Mayor Michael R. Bloomberg opened a new front in his antismoking campaign last week when he proposed new legislation that would require stores to keep tobacco products out of sight, making New York the first city in the nation to do so.
Its companion bill, however, has the potential to be just as groundbreaking, experts on tobacco control said. Along with strengthening the penalties on retailers that evade tobacco taxes, the second bill establishes a minimum price for cigarettes and cigarillos, or little cigars, of $10.50 a pack, the first time such a strategy has been used to combat smoking. The bill also prohibits retailers from redeeming coupons or offering other discounts, like two-for-one deals.
“This is kind of a landmark set of proposals here,” said Kurt Ribisl, a professor of public health at the University of North Carolina, Chapel Hill, whose research on tobacco control influenced Mr. Bloomberg’s proposal. “For someone like me, who’s spent 18 years studying point-of-sale issues, this is kind of big.”
Dr. Ribisl studies what happens at the retail counter, where a customer at a typical convenience store sees a colorful array of signs, packaging and “shelf talkers” — the small tags that flutter from shelves — promoting two-for-one, dollar-off and other types of deals. According to a Federal Trade Commission report issued last year, the tobacco industry spent $6.5 billion on discounts in 2010, and Dr. Ribisl said they are one of the major ways cigarette makers encourage price-conscious customers like teenagers and low-income smokers to buy.
New York’s price-regulation bill would, in effect, close off the remaining means of access to cheap cigarettes and little cigars, which make it easier for teenagers to experiment with smoking, and progress to smoking regularly, said Brett Loomis, a researcher at RTI International, a nonprofit institute that offers research and technical services to governments and businesses.
City and state taxes already add $5.85 to the cost of every pack, the highest cigarette taxes in the country. About half of all states, including New York, also require wholesalers and retailers to mark the price of cigarettes up by a certain percentage. The laws were generally intended to protect business in small stores by preventing large chains from selling cigarettes below cost, as so-called loss leaders, which draw in customers.
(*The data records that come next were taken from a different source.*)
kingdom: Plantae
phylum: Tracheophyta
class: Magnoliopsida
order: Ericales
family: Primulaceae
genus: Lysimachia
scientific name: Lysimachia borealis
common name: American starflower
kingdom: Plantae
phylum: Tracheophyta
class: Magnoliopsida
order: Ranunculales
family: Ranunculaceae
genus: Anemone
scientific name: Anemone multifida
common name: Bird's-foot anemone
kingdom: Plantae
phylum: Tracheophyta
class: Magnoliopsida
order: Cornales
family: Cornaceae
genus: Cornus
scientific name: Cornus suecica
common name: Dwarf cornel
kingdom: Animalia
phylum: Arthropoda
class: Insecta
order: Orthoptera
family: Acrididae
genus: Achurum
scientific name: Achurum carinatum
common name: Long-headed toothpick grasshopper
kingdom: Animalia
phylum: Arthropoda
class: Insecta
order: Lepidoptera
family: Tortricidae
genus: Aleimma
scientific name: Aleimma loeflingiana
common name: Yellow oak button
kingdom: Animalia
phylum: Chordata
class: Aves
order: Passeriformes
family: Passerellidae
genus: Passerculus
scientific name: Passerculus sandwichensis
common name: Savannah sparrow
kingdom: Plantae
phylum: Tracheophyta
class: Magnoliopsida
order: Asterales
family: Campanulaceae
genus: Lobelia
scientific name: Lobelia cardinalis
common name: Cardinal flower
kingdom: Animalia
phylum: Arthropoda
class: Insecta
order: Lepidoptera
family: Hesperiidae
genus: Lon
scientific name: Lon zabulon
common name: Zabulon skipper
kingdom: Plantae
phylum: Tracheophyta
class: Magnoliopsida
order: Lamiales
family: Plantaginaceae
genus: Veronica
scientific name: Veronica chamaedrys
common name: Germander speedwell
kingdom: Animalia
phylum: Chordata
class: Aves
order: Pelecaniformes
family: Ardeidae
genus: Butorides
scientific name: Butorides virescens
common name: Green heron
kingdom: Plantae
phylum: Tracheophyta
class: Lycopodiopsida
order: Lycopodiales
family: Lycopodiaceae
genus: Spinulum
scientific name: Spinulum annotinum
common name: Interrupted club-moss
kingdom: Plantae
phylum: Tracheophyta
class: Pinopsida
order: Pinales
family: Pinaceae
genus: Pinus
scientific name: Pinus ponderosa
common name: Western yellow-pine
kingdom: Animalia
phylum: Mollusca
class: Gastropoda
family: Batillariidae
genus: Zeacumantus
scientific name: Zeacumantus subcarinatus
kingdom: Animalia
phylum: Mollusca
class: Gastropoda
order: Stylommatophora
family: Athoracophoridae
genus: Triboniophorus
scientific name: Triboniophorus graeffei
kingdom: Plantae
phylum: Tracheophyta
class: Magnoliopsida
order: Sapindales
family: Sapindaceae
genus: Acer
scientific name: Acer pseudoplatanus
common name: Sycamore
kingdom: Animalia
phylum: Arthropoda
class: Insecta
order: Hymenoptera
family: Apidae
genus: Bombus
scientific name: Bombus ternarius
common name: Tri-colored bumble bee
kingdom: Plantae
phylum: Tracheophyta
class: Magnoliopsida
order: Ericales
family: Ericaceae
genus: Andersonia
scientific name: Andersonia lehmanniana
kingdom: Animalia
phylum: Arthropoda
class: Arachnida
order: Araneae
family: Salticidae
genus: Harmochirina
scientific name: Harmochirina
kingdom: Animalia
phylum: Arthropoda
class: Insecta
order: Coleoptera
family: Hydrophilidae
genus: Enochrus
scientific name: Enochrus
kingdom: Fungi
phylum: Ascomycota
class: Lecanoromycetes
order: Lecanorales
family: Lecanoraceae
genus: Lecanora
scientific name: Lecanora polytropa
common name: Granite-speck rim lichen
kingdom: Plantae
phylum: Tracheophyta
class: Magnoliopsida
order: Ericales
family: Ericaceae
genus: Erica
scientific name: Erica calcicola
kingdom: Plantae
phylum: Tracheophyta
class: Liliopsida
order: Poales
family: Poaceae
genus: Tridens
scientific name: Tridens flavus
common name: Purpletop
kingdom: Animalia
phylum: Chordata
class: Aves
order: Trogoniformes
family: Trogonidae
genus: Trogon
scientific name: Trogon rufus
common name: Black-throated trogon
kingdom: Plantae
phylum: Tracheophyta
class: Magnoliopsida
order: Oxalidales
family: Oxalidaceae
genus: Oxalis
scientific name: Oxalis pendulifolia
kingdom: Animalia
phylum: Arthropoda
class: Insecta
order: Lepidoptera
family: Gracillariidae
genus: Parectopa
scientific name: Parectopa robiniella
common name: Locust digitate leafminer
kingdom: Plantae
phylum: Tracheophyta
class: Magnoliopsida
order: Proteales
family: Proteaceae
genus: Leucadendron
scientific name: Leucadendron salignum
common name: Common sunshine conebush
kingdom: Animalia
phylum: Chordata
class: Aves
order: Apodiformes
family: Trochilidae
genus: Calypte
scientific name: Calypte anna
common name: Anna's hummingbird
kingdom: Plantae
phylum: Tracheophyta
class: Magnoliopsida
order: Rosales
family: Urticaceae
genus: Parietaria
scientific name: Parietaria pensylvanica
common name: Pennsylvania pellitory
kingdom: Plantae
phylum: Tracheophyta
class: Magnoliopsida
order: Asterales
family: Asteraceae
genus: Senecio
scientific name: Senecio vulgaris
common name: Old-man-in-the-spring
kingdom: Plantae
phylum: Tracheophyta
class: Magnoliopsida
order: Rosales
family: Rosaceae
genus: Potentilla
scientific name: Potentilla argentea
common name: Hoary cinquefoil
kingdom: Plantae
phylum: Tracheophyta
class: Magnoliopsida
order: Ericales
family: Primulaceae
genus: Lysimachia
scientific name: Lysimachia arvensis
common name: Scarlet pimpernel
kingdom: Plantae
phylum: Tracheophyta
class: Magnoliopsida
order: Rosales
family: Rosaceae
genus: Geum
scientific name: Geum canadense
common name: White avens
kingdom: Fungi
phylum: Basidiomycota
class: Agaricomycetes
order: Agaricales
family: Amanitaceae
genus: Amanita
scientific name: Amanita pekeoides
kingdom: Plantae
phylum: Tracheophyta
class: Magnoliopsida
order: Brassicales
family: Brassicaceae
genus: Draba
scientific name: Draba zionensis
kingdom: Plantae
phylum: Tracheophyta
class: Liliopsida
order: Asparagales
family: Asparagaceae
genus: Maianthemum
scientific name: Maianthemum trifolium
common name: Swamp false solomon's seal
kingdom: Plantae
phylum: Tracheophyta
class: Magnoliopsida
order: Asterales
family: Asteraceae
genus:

Mr. Bloomberg’s proposal, which will be taken up by the City Council, goes beyond those laws by specifying a minimum price. The health department said $10.50 was the median price of the lowest-priced packs in more than 300 city stores. That, and the prohibition on coupons or discounts, will “thwart the tobacco companies’ ability to prey on low-income and minority smokers,” Dr. Ribisl said.
David Sutton, a spokesman for Altria, parent company of Philip Morris USA, said the city should focus on eradicating the illegal cigarette trade, rather than further restricting retailers, who are already required to perform age checks on customers.
“Piling on additional regulations designed to get at youth access when the sales compliance rate at licensed retailers is very, very high already — we just don’t think that’s the right approach,” Mr. Sutton said.
As for the ban on discounts, Mr. Bloomberg, who is accustomed to setting an example for other municipalities in public-health initiatives, from smoking bans to calorie counts, may have looked to Providence, R.I., which passed an ordinance forbidding retailers from honoring coupons and discounts last January.
Tobacco companies sued, but the federal district judge ruled for Providence, which defended its right to regulate sales and prices within the city. Though the tobacco companies have appealed, the ban went into effect on Jan. 3. Mr. Bloomberg’s tobacco-control bills are also almost certain to be challenged in court.
“We felt that these coupons and multipack discounts were a loophole,” said Providence’s mayor, Angel Taveras, “and we felt it was important to close this loophole, especially because it was a matter of life and death. We anticipated getting sued, but it was worth the fight.”
As for Mr. Bloomberg’s announcement, Mr. Taveras said he wished his crusading counterpart all the best.
“I’m not sure that he needs any advice from me,” he said.